Reliability & Validity of Learning and Memory Experiments
The reliability and validity of Ebbinghaus’ early findings have been tested through replication and manipulation across different laboratory experiments. So much so that distributed practice has been accepted by many to enhance memory and learning.Word lists, paragraph reading and picture learning are some areas mentioned by Challis(1993). However, theoretical discussion of why distributed practice can be said to be more effective for learning and memory, rather than massed practice learning intervals is a contentious areas of debate and beyond the scope of this article.
So what does this mean for Teachers and speech and language therapists? The theory provides the backdrop to formulate universal strategies to support memory and learning in the classroom.
The following speech and language therapy strategies are intended for Teachers, occupational therapists, speech and language therapists and physiotherapists who want to support those children who difficulty with learning and memory in the classroom and other school based activities.
Learning and Memory Classroom strategies
- When giving directions, repeat them again using different words.
- Using gestures when giving directions can be beneficial.
- If there are several directions, give one to two directions at a time versus all at one time.
- Be specific when giving directions.
- If possible, give a visual cue. For example, if making an activity you can demonstrate the steps as you go along. Showing the completed project would also provide them assistance.
- When working with projects that have multi-step directions, it may be helpful to write the directions on the board.
- Create a list of common directions that are used throughout the day. When needed, they can be laminated and placed on the board for the entire class, or can be smaller to be placed on the individual’s desk.
- The client may benefit from sitting next to an individual who would be willing to provide assistance with multi-step tasks.
- Ask basic questions that have the answer in a picture or hands-on activity.
- Provide small group opportunities where the children can discuss newly learned concepts or ideas.
- Provide adequate time for the child to process what you have asked and form their answer.

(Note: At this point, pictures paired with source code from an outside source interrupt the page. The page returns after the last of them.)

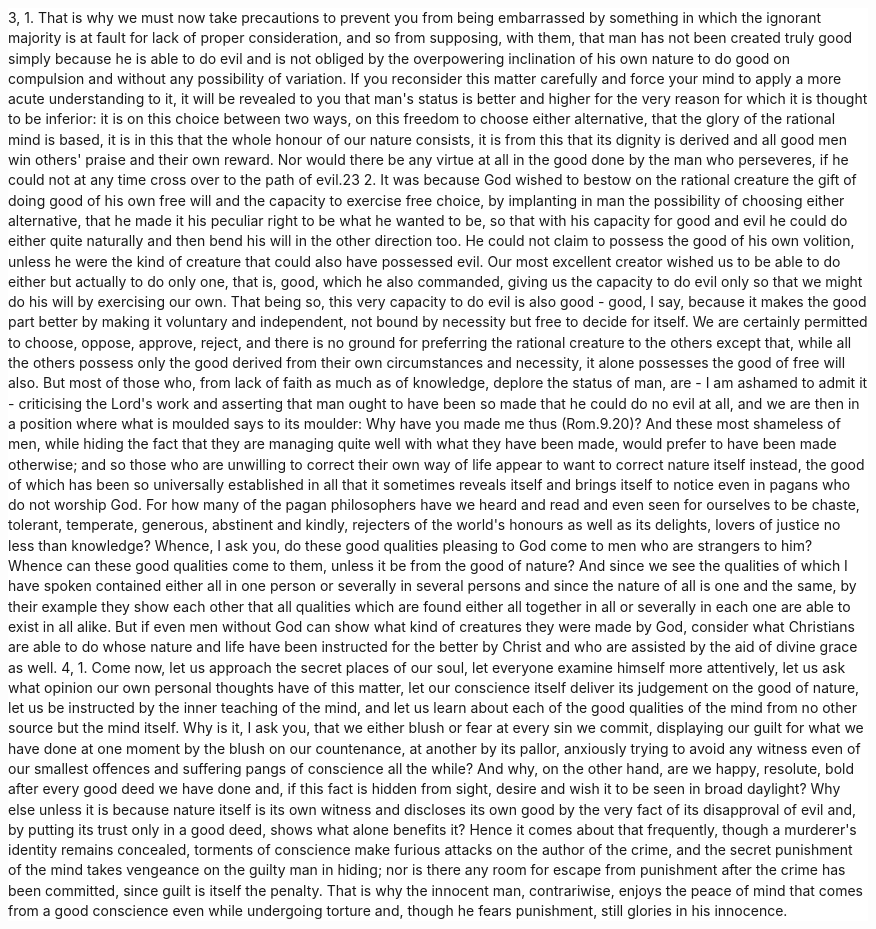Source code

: 3, 1. That is why we must now take precautions to prevent you from being embarrassed by something in which the ignorant majority is at fault for lack of proper consideration, and so from supposing, with them, that man has not been created truly good simply because he is able to do evil and is not obliged by the overpowering inclination of his own nature to do good on compulsion and without any possibility of variation. If you reconsider this matter carefully and force your mind to apply a more acute understanding to it, it will be revealed to you that man's status is better and higher for the very reason for which it is thought to be inferior: it is on this choice between two ways, on this freedom to choose either alternative, that the glory of the rational mind is based, it is in this that the whole honour of our nature consists, it is from this that its dignity is derived and all good men win others' praise and their own reward. Nor would there be any virtue at all in the good done by the man who perseveres, if he could not at any time cross over to the path of evil.23
2.	It was because God wished to bestow on the rational creature the gift of doing good of his own free will and the capacity to exercise free choice, by implanting in man the possibility of choosing either alternative, that he made it his peculiar right to be what he wanted to be, so that with his capacity for good and evil he could do either quite naturally and then bend his will in the other direction too. He could not claim to possess the good of his own volition, unless he were the kind of creature that could also have possessed evil. Our most excellent creator wished us to be able to do either but actually to do only one, that is, good, which he also commanded, giving us the capacity to do evil only so that we might do his will by exercising our own. That being so, this very capacity to do evil is also good - good, I say, because it makes the good part better by making it voluntary and independent, not bound by necessity but free to decide for itself. We are certainly permitted to choose, oppose, approve, reject, and there is no ground for preferring the rational creature to the others except  that, while all the others possess only the good derived from their own circumstances and necessity, it alone possesses the good of free will also.
But most of those who, from lack of faith as much as of knowledge, deplore the status of man, are - I am ashamed to admit it - criticising the Lord's work and asserting that man ought to have been so made that he could do no evil at all, and we are then in a position where what is moulded says to its moulder: Why have you made me thus (Rom.9.20)? And these most shameless of men, while hiding the fact that they are managing quite well with what they have been made, would prefer to have been made otherwise; and so those who are unwilling to correct their own way of life appear to want to correct nature itself instead, the good of which has been so universally established in all that it sometimes reveals itself and brings itself to notice even in pagans who do not worship God. For how many of the pagan philosophers have we heard and read and even seen for ourselves to be chaste, tolerant, temperate, generous, abstinent and kindly, rejecters of the world's honours as well as its delights, lovers of justice no less than knowledge? Whence, I ask you, do these good qualities pleasing to God come to men who are strangers to him? Whence can these good qualities come to them, unless it be from the good of nature? And since we see the qualities of which I have spoken contained either all in one person or severally in several persons and since the nature of all is one and the same, by their example they show each other that all qualities which are found either all together in all or severally in each one are able to exist in all alike. But if even men without God can show what kind of creatures they were made by God, consider what Christians are able to do whose nature and life have been instructed for the better by Christ and who are assisted by the aid of divine grace as well.
4, 1. Come now, let us approach the secret places of our soul, let everyone examine himself more attentively, let us ask what opinion our own personal thoughts have of this matter, let our conscience itself deliver its judgement on the good of nature, let us be instructed by the inner teaching of the mind, and let us learn about each of the good qualities of the mind from no other source but the mind itself. Why is it, I ask you, that we either blush or fear at every sin we commit, displaying our guilt for what we have done at one moment by the blush on our countenance, at another by its pallor, anxiously trying to avoid any witness even of our smallest offences and suffering pangs of conscience all the while? And why, on the other hand, are we happy, resolute, bold after every good deed we have done and, if this fact is hidden from sight, desire and wish it to be seen in broad daylight? Why else unless it is because nature itself is its own witness and discloses its own good by the very fact of its disapproval of evil and, by putting its trust only in a good deed, shows what alone benefits it? Hence it comes about that frequently, though a murderer's identity remains concealed, torments of conscience make furious attacks on the author of the crime, and the secret punishment of the mind takes vengeance on the guilty man in hiding; nor is there any room for escape from punishment after the crime has been committed, since guilt is itself the penalty. That is why the innocent man, contrariwise, enjoys the peace of mind that comes from a good conscience even while undergoing torture and, though he fears punishment, still glories in his innocence. 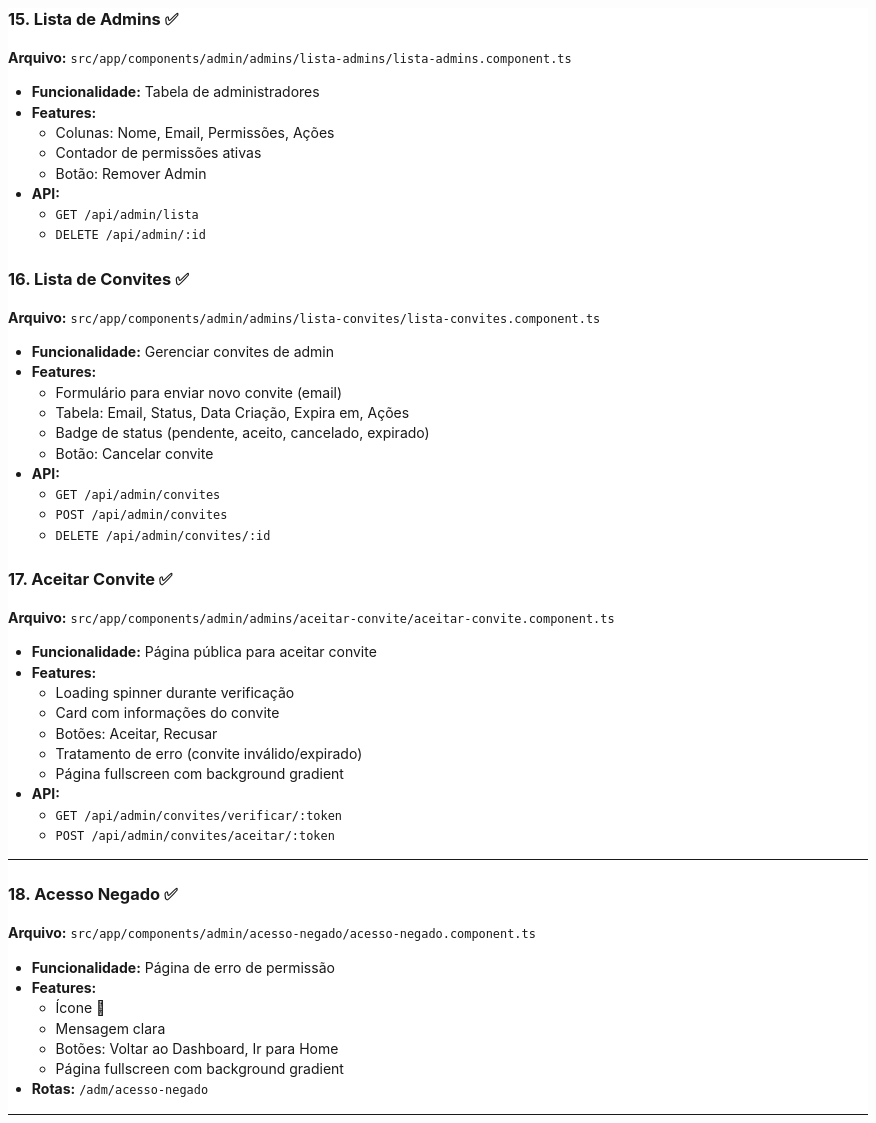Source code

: 
### 15. **Lista de Admins** ✅
**Arquivo:** `src/app/components/admin/admins/lista-admins/lista-admins.component.ts`
- **Funcionalidade:** Tabela de administradores
- **Features:**
  - Colunas: Nome, Email, Permissões, Ações
  - Contador de permissões ativas
  - Botão: Remover Admin
- **API:** 
  - `GET /api/admin/lista`
  - `DELETE /api/admin/:id`

### 16. **Lista de Convites** ✅
**Arquivo:** `src/app/components/admin/admins/lista-convites/lista-convites.component.ts`
- **Funcionalidade:** Gerenciar convites de admin
- **Features:**
  - Formulário para enviar novo convite (email)
  - Tabela: Email, Status, Data Criação, Expira em, Ações
  - Badge de status (pendente, aceito, cancelado, expirado)
  - Botão: Cancelar convite
- **API:** 
  - `GET /api/admin/convites`
  - `POST /api/admin/convites`
  - `DELETE /api/admin/convites/:id`

### 17. **Aceitar Convite** ✅
**Arquivo:** `src/app/components/admin/admins/aceitar-convite/aceitar-convite.component.ts`
- **Funcionalidade:** Página pública para aceitar convite
- **Features:**
  - Loading spinner durante verificação
  - Card com informações do convite
  - Botões: Aceitar, Recusar
  - Tratamento de erro (convite inválido/expirado)
  - Página fullscreen com background gradient
- **API:** 
  - `GET /api/admin/convites/verificar/:token`
  - `POST /api/admin/convites/aceitar/:token`

---

### 18. **Acesso Negado** ✅
**Arquivo:** `src/app/components/admin/acesso-negado/acesso-negado.component.ts`
- **Funcionalidade:** Página de erro de permissão
- **Features:**
  - Ícone 🚫
  - Mensagem clara
  - Botões: Voltar ao Dashboard, Ir para Home
  - Página fullscreen com background gradient
- **Rotas:** `/adm/acesso-negado`

---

If the child does not respond after a given period of time, ask the question in a different way.
- Use several modalities when communicating (speaking, reading, writing, listening, visual, hands-on).
- Do frequent comprehension checks when teaching. Stop periodically and discuss the information you have presented.
- Encourage the client to ask for help.
- Provide additional support for writing down information, such as notebooks. Actual pictures could also be taken of what needs to go home (i.e. Math book, writing notebook, etc.). Some students may need written directions on how to complete assignments so that parents can assist them in the home.